The group finds the same feeling of agitation and longing with other people’s songs on 2004’s covers album She Loves You. Dulli’s inborn sense of urgency makes Mary J. Blige’s “Real Love” sound like a swamp rock plea for love and “Black Is the Color of My True Love’s Hair” simmers with a uniquely Dulli-esque lust. Not everything on the album makes sense, notably a muted rock rendition of John Coltrane’s “A Love Supreme” and, for some still inexplicable, eyebrow-arching reason, “Strange Fruit.”

But the band corrected course two years later with Powder Burns, an album of originals bolstered by “Bonnie Brae,” one of Dulli’s best-ever songs with the way he sings words like “situation dire” while sounding calm, cool, and collected. (This is all the more impressive years later considering the band recorded some of the LP in New Orleans using generators after Hurricane Katrina … and it was the first album he had ever recorded sober.) Dulli even riffs on the Beatles’ “She Loves You” with a little extra growl in his voice on “Forty Dollars” and wallows in “that feeling you get when you’re dealing/You start to believe in there ain’t nobody who loves me” on “Candy Cane Crawl,” which features Ani DiFranco.

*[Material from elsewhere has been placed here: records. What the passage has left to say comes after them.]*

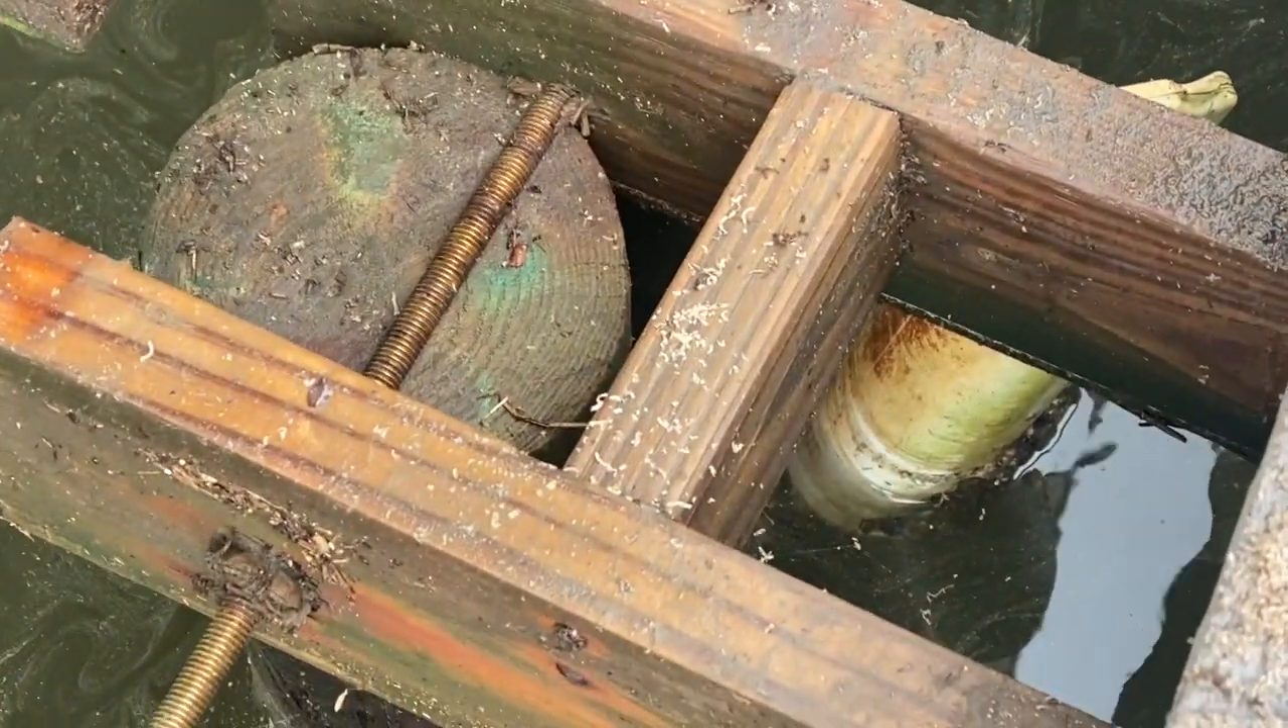That's a bolt that's supposed to go through that piling. It's just sitting right on top of that piling.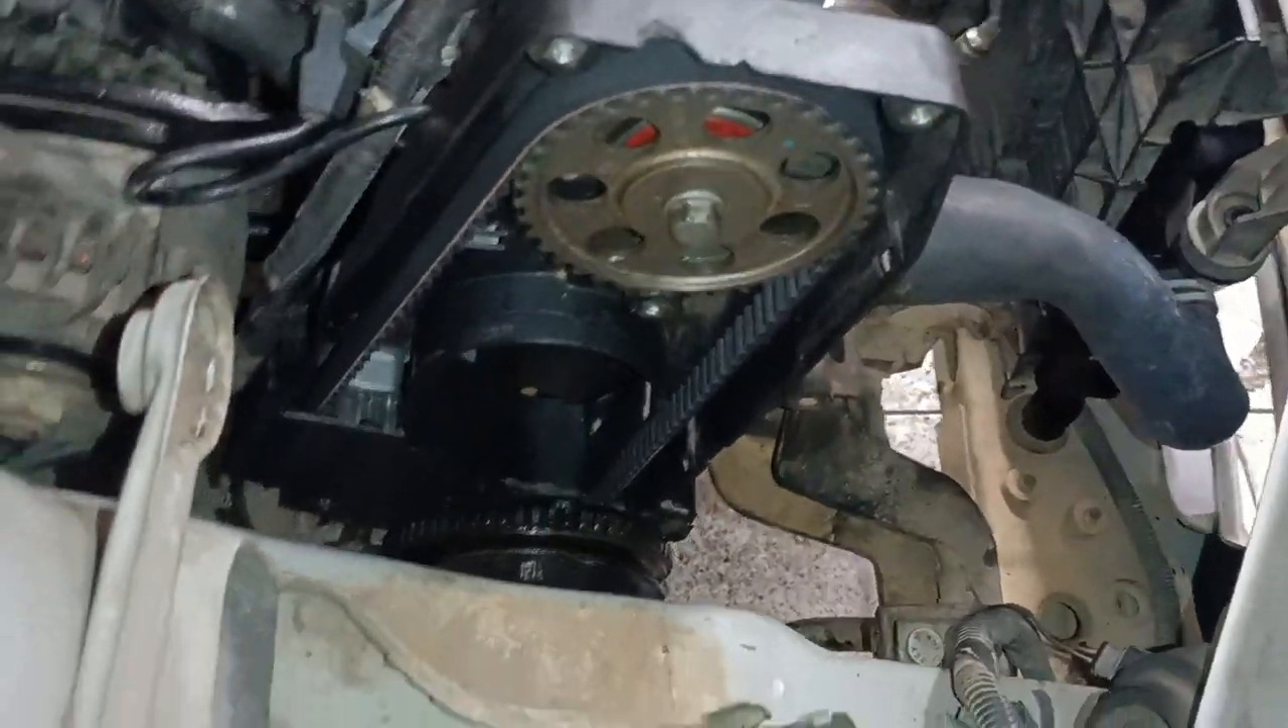Correia dentada já tá montadinha Instaladinha no lugar.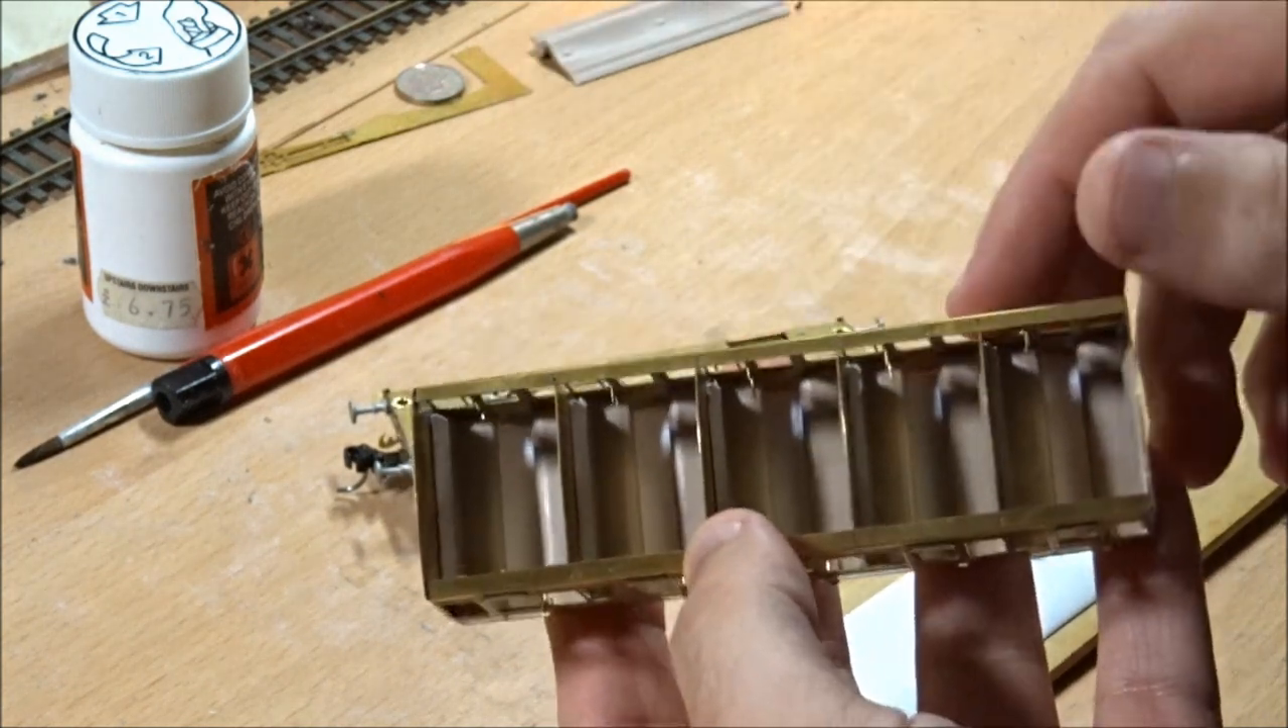As you can see the internals are now complete everything is stuck into place.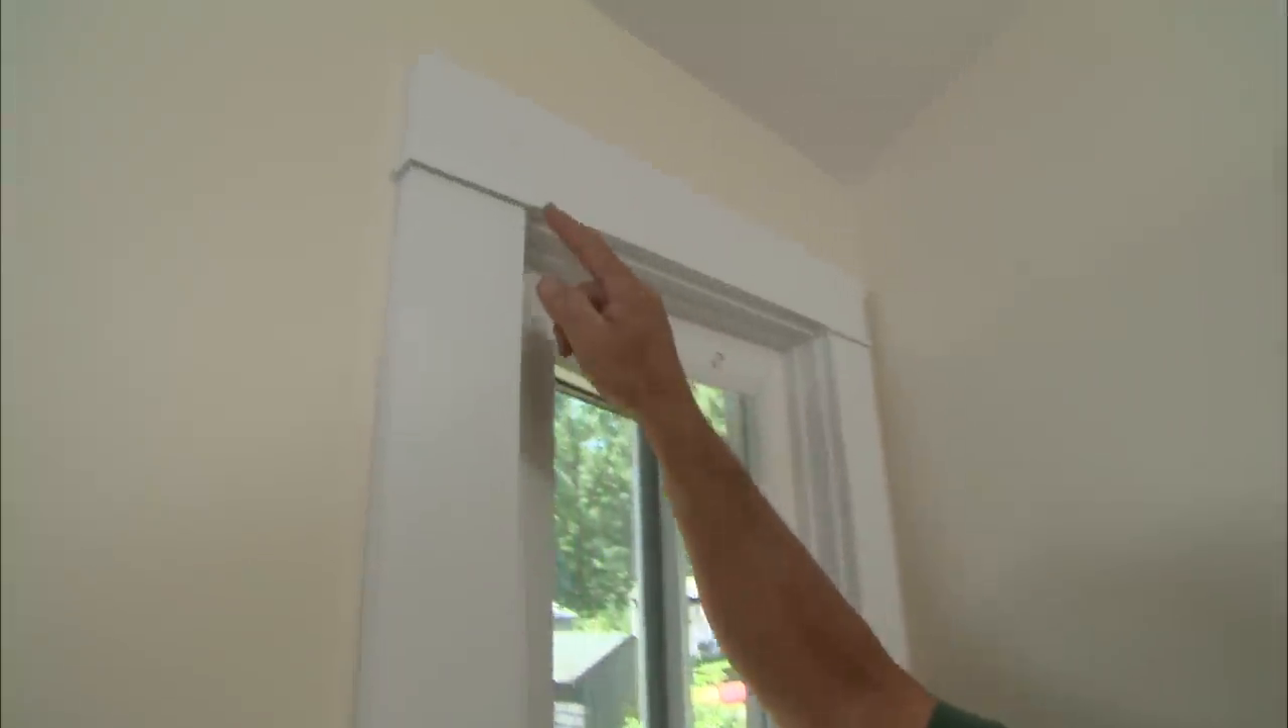We've already built the sides and the header.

A “fast version” of “Candy Cane Crawl” on the Etcetera album has a funk-rock swing to it that makes it sound like he’s almost OK with nobody loving him. Two faster-paced songs in the middle of Etcetera, “Andiamo” and “Two Kinds,” could have been Whigs songs if that had been Dulli’s intention at the time. On “Andiamo,” one of the collection’s best outtakes, he sing-screams about calling on the law (“I think we solved it all”), and the music for “Two Kinds” alternates tonally between hope and confusion as pianos flicker around his voice as he sings, “You’ve got two kinds of trouble.” What those two kinds of trouble are, nobody will ever know since Dulli mutters the words and buries them in the mix, giving them a twilight-like opacity.

The band’s final album, 2011’s Dynamite Steps, recorded after Dulli’s solo tours and his collaboration with Lanegan – the Gutter Twins’ 2008 album, Saturnalia – balances the polished production of the group’s first album with the soul-baring Weltschmerz of Blackberry Belle. He’s able to sing a lubricious line like “Spread your legs, insert your alibi” on “On the Corner” without making it sound cringier than it needs to be. And on “Blackbird and the Fox,” he and DiFranco sing, “It’s never too late to cry, sleep with strangers/I’ll show you things that you’ve never seen, then I’ll take you home,” in a way that sounds almost sweet. That twilight zone of morality is what has always made Dulli’s music interesting and more than two decades into his career by that point, he could summon that energy effortlessly.

As always, he’s able to transfer that mood deftly to others’ songs too. Some of the most interesting tracks on Etcetera are covers, recorded long after She Loves You. Leonard Cohen’s “Paper Thin Hotel” appears naked in a way Cohen couldn’t manage on Death of a Ladies’ Man when Phil Spector intimidating him with guns and adding chimes and schmaltzy strings to it. So when Dulli sings, “You are the woman with her legs apart” (Dulli moans that last word “apaooort”) he sounds more like himself than Cohen, a lyricist he has emulated for much of his career. On “When Doves Cry,” originally recorded for a Purple Rain tribute, Dulli broods where Prince squeals, but he makes up for the extra tension with a surprisingly upbeat piano refrain in a major key where Prince went minor.

And on “Don’t Call,” a song originally recorded by Desire that could have sounded like Stevie Nicks’ “Stand Back” if they’d just let loose a little more, Dulli pulls it back even more, allowing his voice to ache in a way that sounds like he’s crumpling up under the weight of his own self-loathing. If the “Deepest Shade” demo was the Twilight Singers’ Big Bang, the cover of “Don’t Call” is the Big Crunch, and it paved the way for his return to the fire of the Whigs.

In the liner notes to the box set, all of which contains deceptively white graphic design, Lanegan wrote, “This box set is an Everest-sized testament to my dear friend’s genius and his continuing relentless pursuit of a muse that refuses to let him be, for which everyone who hears this music should be thankful.” This is the Twilight Singers’ work performed, so black out the windows, it’s party time.